= What is being asked =
Could you give the data below again exactly, apart from the pictures?

= The data =
━━━━━━━━━━━━━━━━

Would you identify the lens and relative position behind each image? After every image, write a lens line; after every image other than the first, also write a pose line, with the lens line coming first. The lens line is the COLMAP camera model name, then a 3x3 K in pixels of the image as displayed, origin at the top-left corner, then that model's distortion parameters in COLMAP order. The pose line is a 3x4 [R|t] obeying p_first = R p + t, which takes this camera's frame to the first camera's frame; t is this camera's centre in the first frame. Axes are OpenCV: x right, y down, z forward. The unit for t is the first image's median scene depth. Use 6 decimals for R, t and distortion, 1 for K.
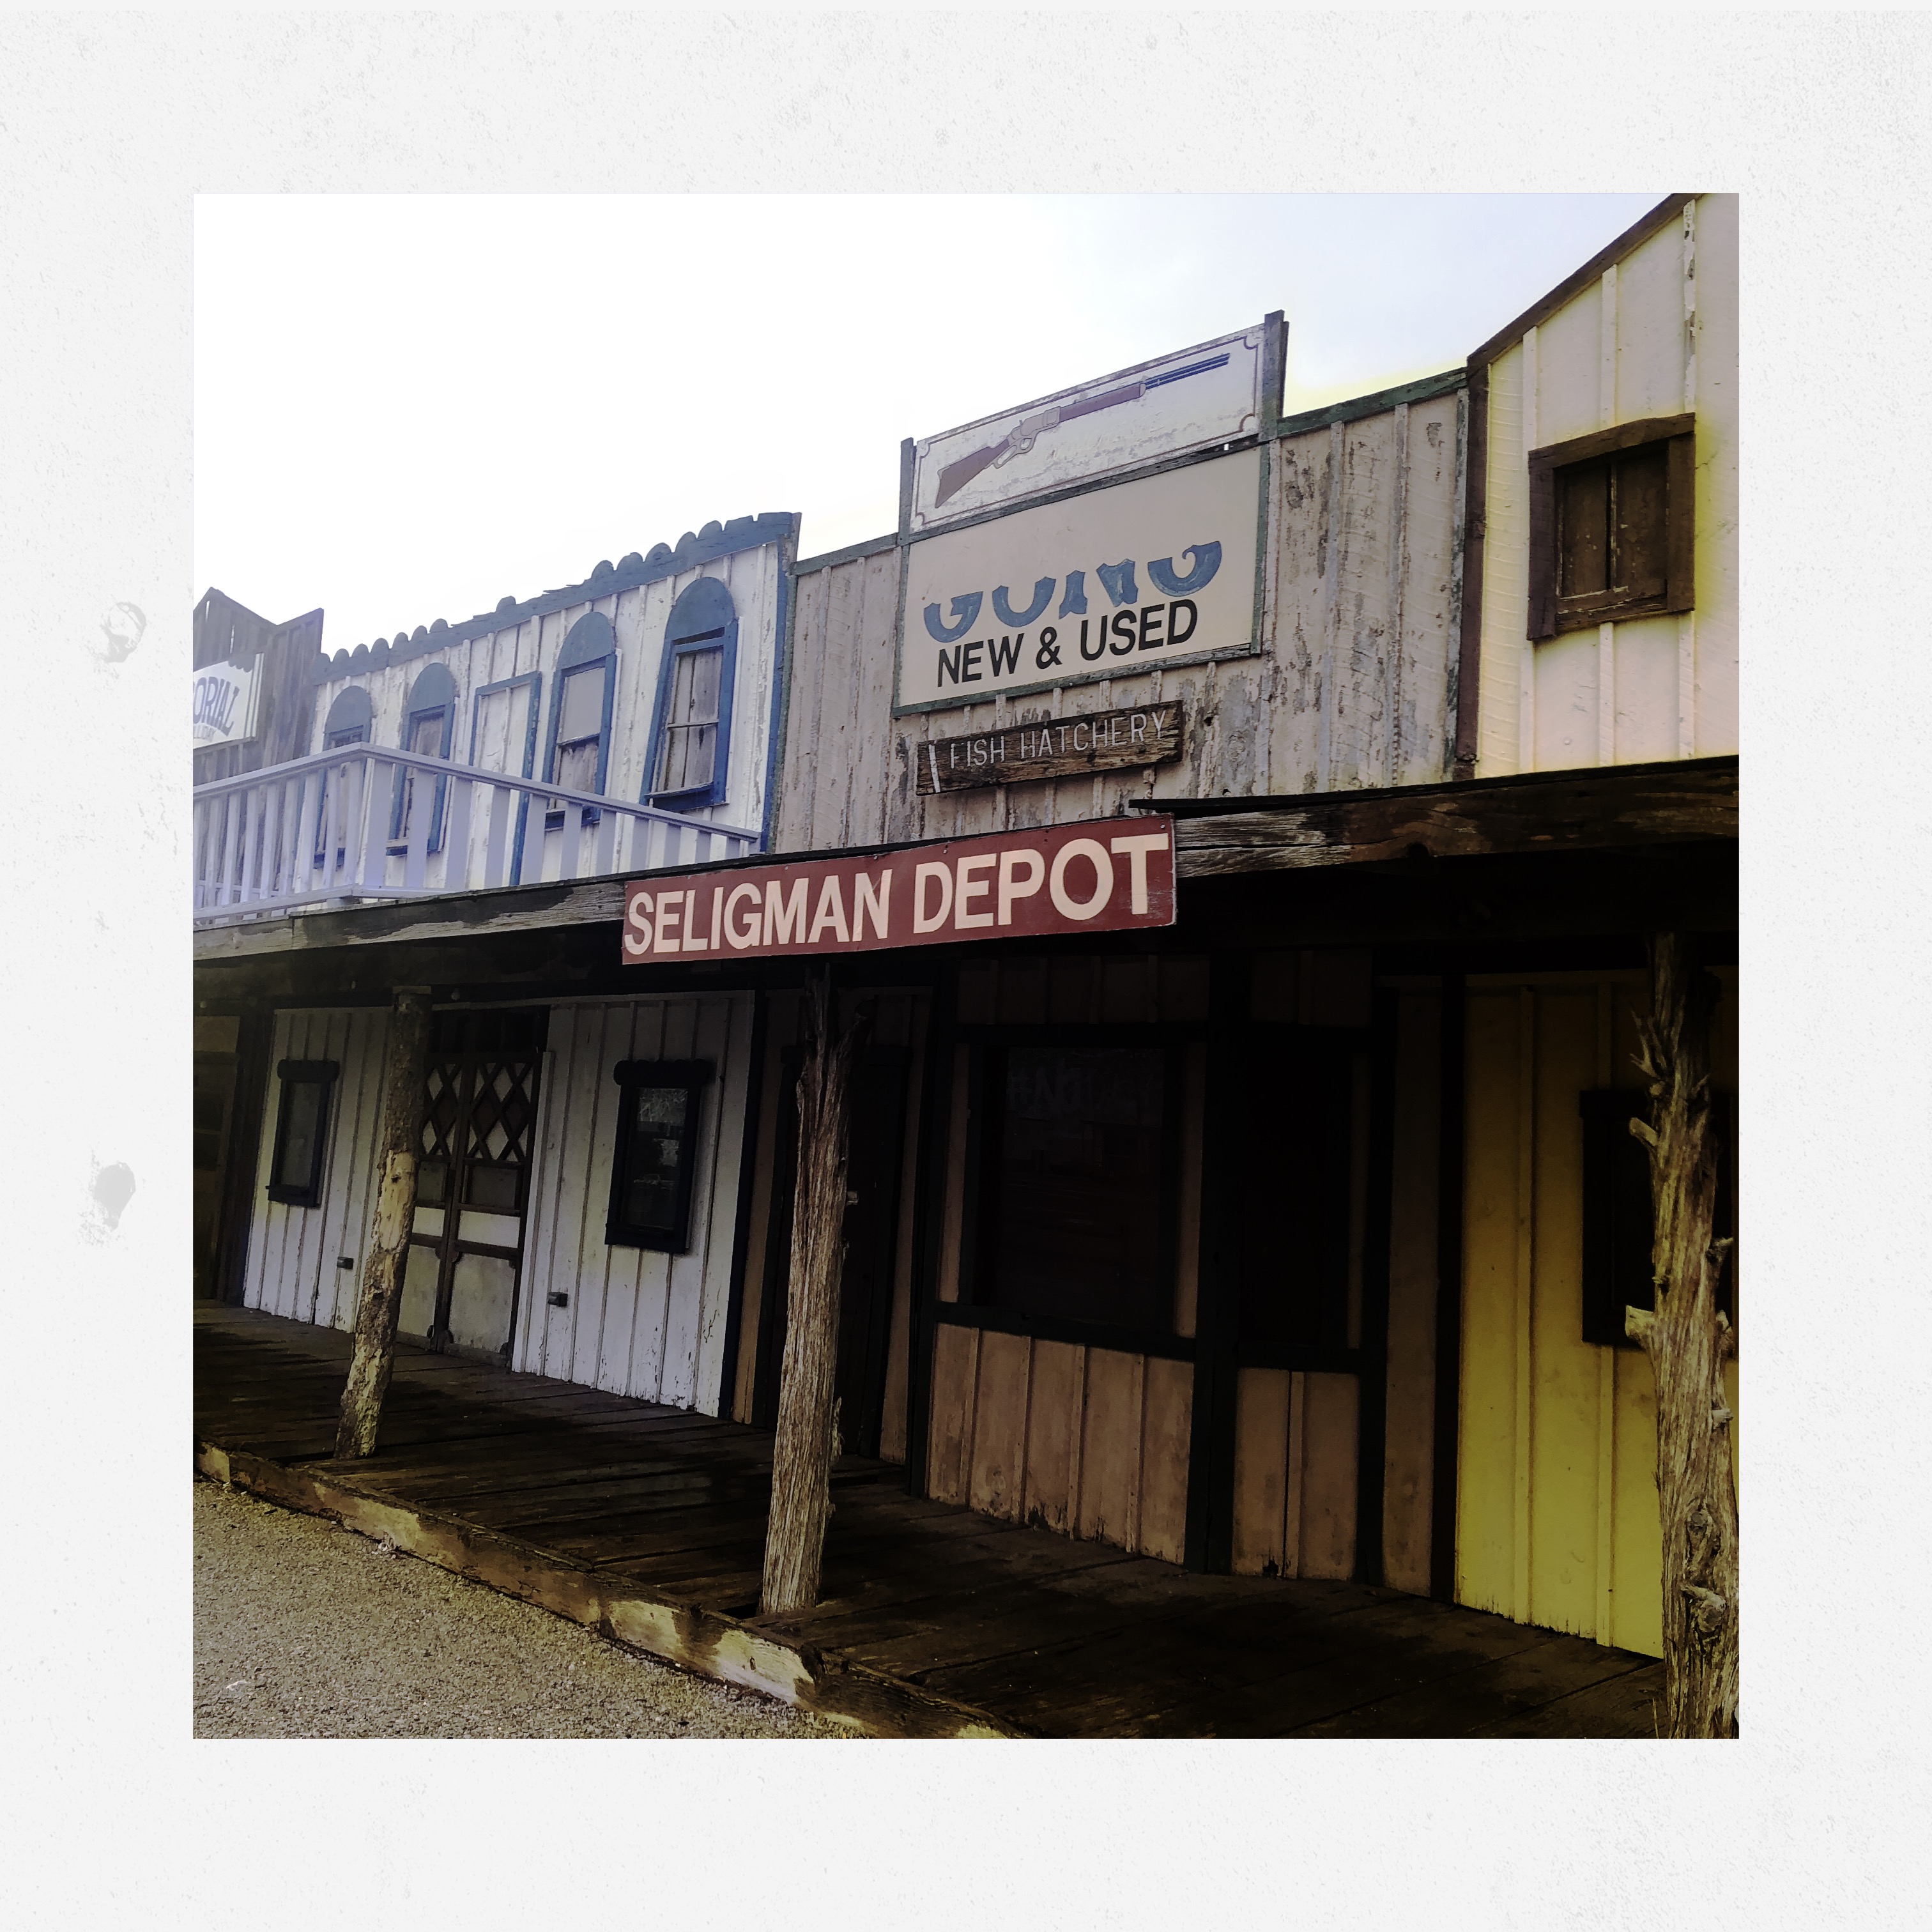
lens RADIAL K [[1703.6, 0, 967.5], [0, 1703.6, 960.6], [0, 0, 1]] dist [0.007743, -0.009438]
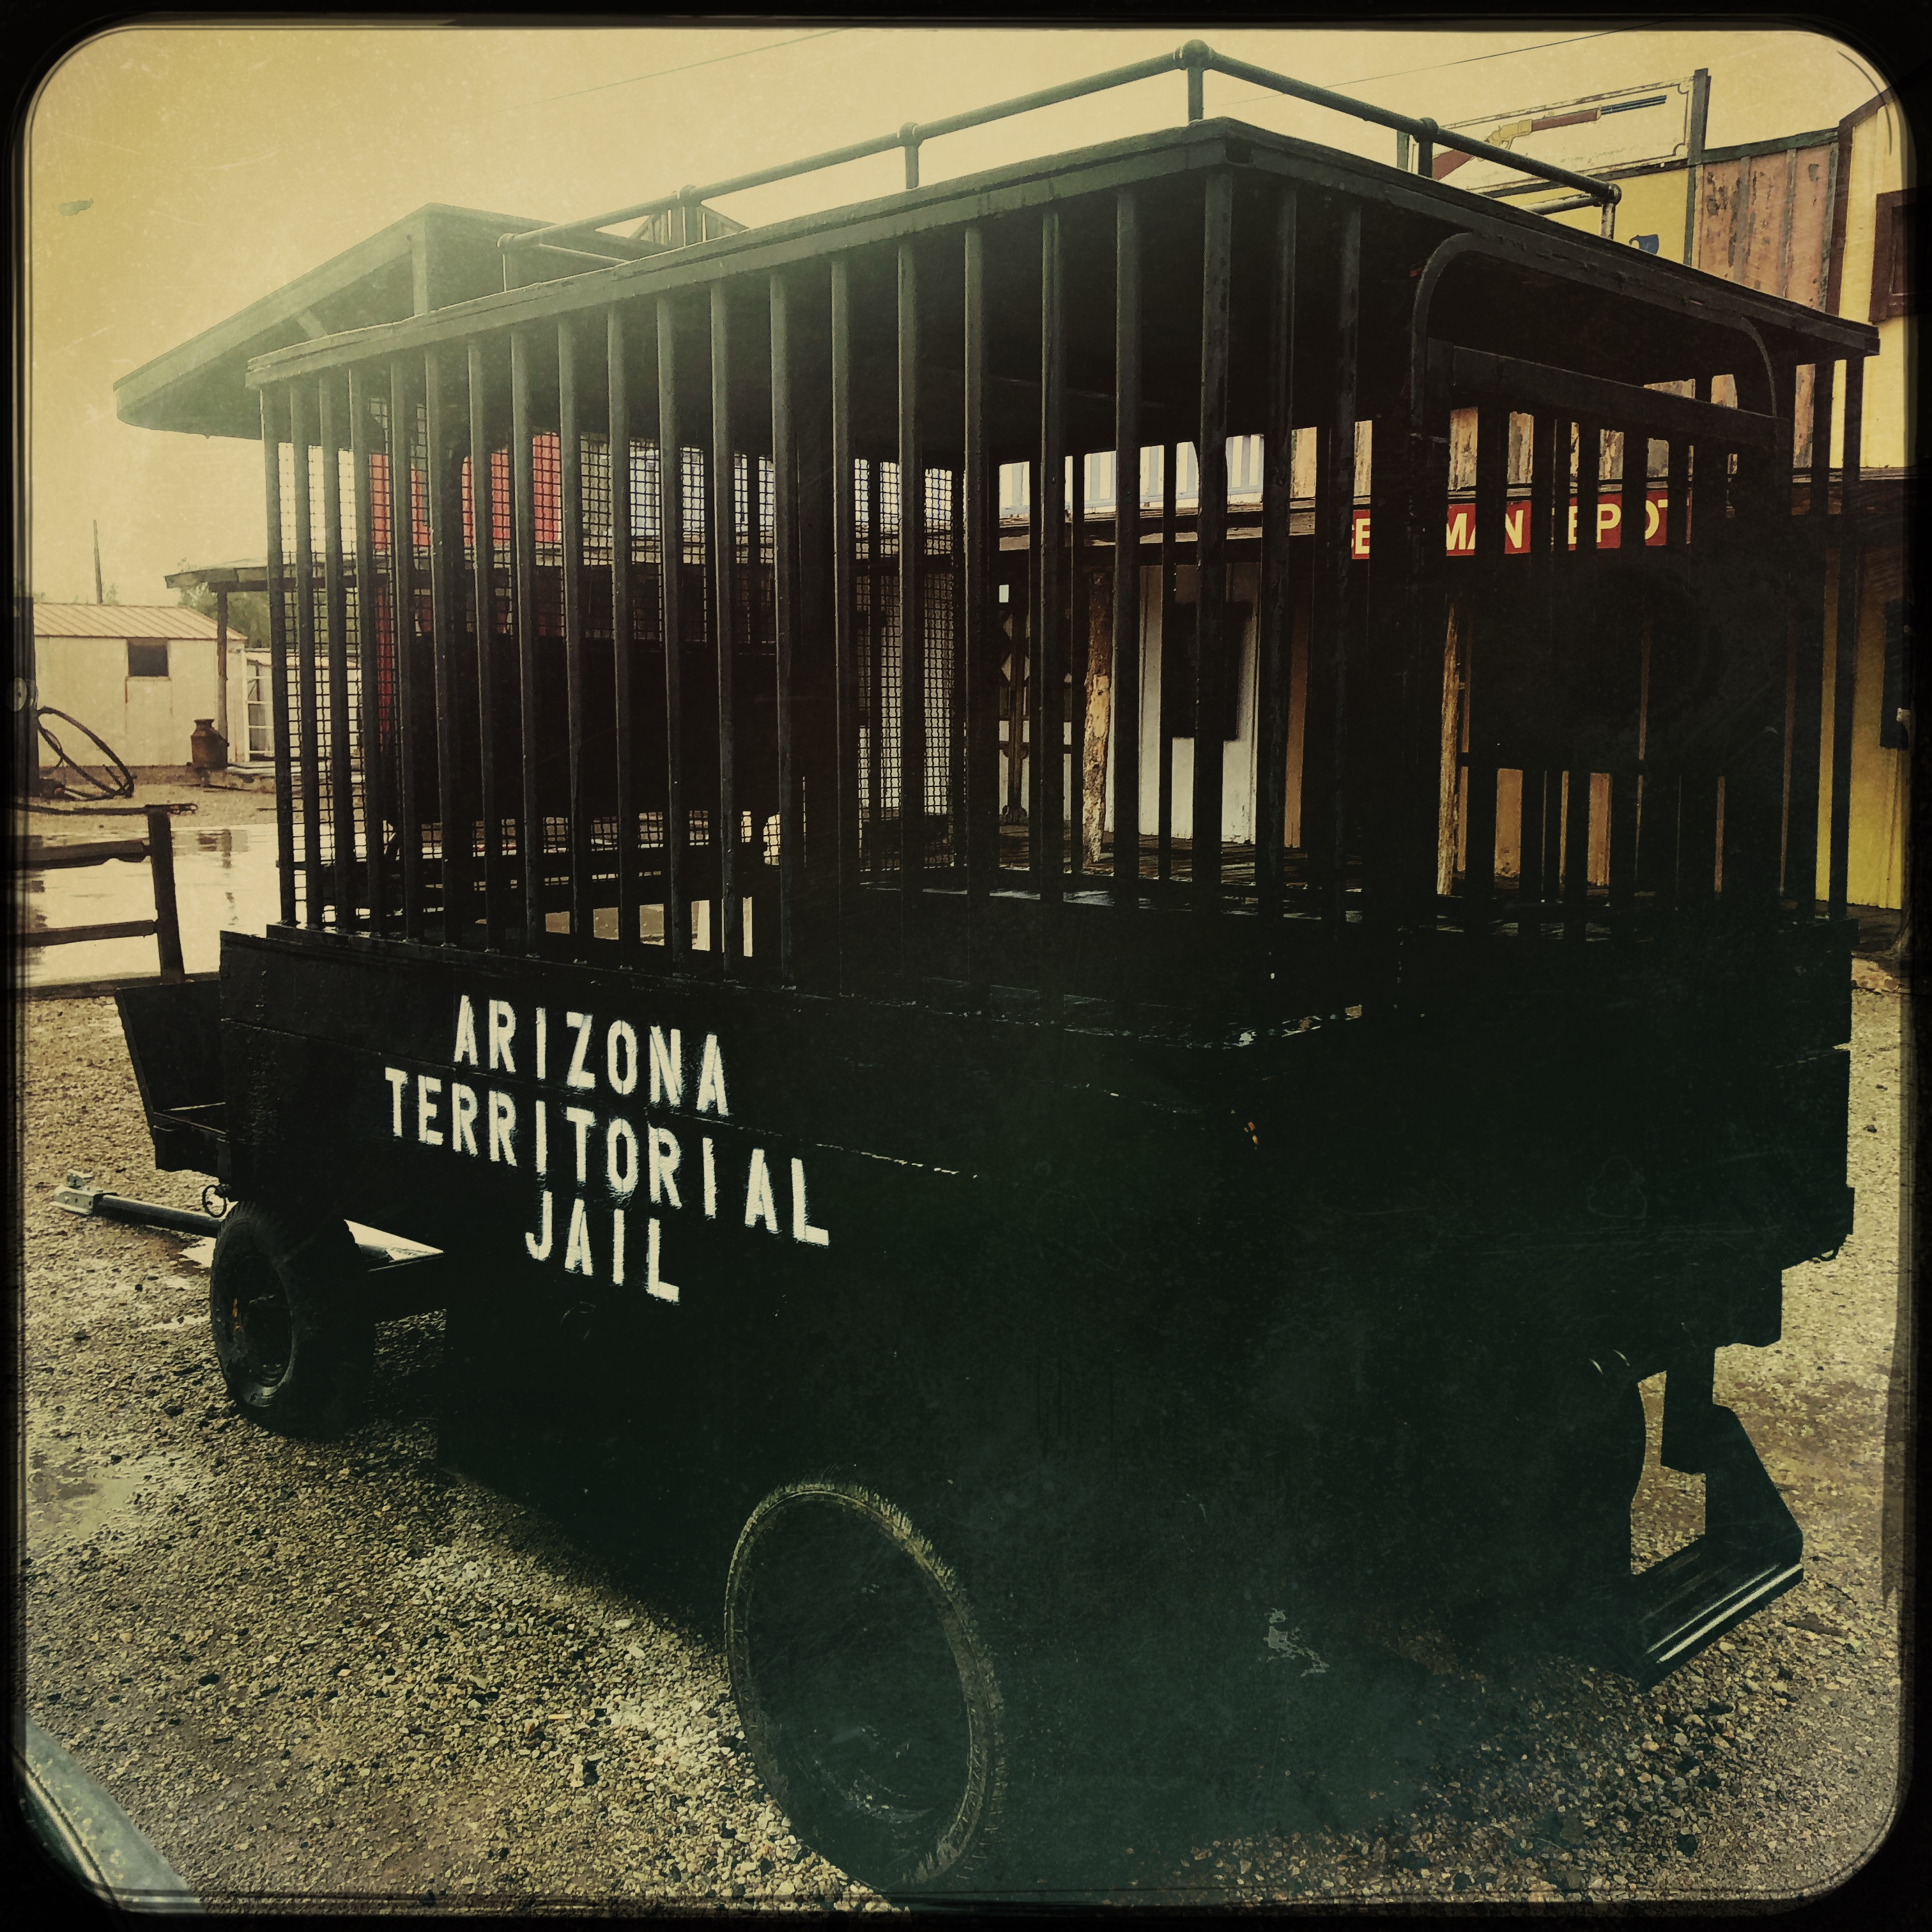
lens RADIAL K [[2101.1, 0, 964.6], [0, 2101.1, 964.4], [0, 0, 1]] dist [0.012712, 0.000000]
pose [[0.997170, -0.037085, -0.065390, -0.369172], [0.052362, 0.966778, 0.250198, -0.127851], [0.053939, -0.252914, 0.965984, -0.997093]]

━━━━━━━━━━━━━━━━

= Output of the task =
Would you identify the lens and relative position behind each image? After every image, write a lens line; after every image other than the first, also write a pose line, with the lens line coming first. The lens line is the COLMAP camera model name, then a 3x3 K in pixels of the image as displayed, origin at the top-left corner, then that model's distortion parameters in COLMAP order. The pose line is a 3x4 [R|t] obeying p_first = R p + t, which takes this camera's frame to the first camera's frame; t is this camera's centre in the first frame. Axes are OpenCV: x right, y down, z forward. The unit for t is the first image's median scene depth. Use 6 decimals for R, t and distortion, 1 for K.
lens RADIAL K [[1703.6, 0, 967.5], [0, 1703.6, 960.6], [0, 0, 1]] dist [0.007743, -0.009438]
lens RADIAL K [[2101.1, 0, 964.6], [0, 2101.1, 964.4], [0, 0, 1]] dist [0.012712, 0.000000]
pose [[0.997170, -0.037085, -0.065390, -0.369172], [0.052362, 0.966778, 0.250198, -0.127851], [0.053939, -0.252914, 0.965984, -0.997093]]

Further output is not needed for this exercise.